Extrait =
----

Le 1985 que j'ai bu l'autre jour, 30 ans d'âge, jouissait d'un bouchon dense et intact, ayant conservé optimal le niveau dans la bouteille. Quand c'est ainsi, je ne vois pas d'objection au liège. Mais vous m'en direz tant.


Je l'ai carafé une demi-heure, car une pointe de volatile, et d'aldéhydes, et de "moisi" parasitait la netteté du nez. Après ce délai, la robe encore pourpre annonçait l'entrée en piste olfactive du cabernet bien mûr, avec cette nuance de cuir que donne le vieillissement à tous les vins, surtout quand ils ont vu le bois. La bouche, vive à l'attaque, possédait un corps bien gras, des tannins fermes mais pas rugueux et aucun assèchement en finale. Tout au plus aurais-je aimé un petit degré d'alcool en plus, pour la rondeur. Mais c'est sans doute une déformation professionnelle de la part d'un vieux vigneron sudiste. Une excellente bouteille à tous égards. Christine pensait que c'était du mourvèdre, un compliment sous le toit de Luc Charlier.

----

Documents sources =

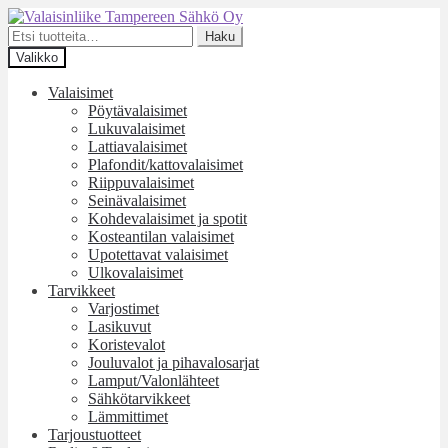
Siirry
Siirry
navigointiin
sisältöön
Etsi:
Haku
Valikko
Valaisimet
Pöytävalaisimet
Lukuvalaisimet
Lattiavalaisimet
Plafondit/kattovalaisimet
Riippuvalaisimet
Seinävalaisimet
Kohdevalaisimet ja spotit
Kosteantilan valaisimet
Upotettavat valaisimet
Ulkovalaisimet
Tarvikkeet
Varjostimet
Lasikuvut
Koristevalot
Jouluvalot ja pihavalosarjat
Lamput/Valonlähteet
Sähkötarvikkeet
Lämmittimet
Tarjoustuotteet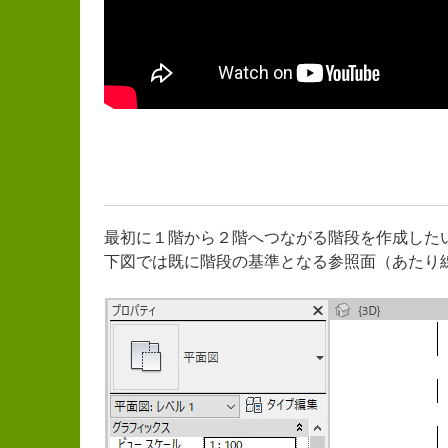
最初に１階から２階へつながる階段を作成した
下図では既に階段の基準となる参照面（あたり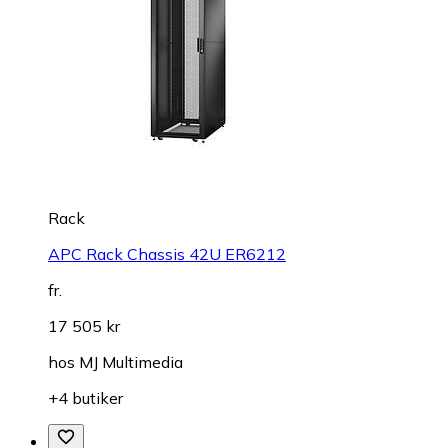
Rack
APC Rack Chassis 42U ER6212
fr.
17 505 kr
hos
MJ Multimedia
+4 butiker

----

Exercice = D'après l'extrait, combien de temps le vin de 1985 est-il resté en carafe ?

Corrigé = Une demi-heure.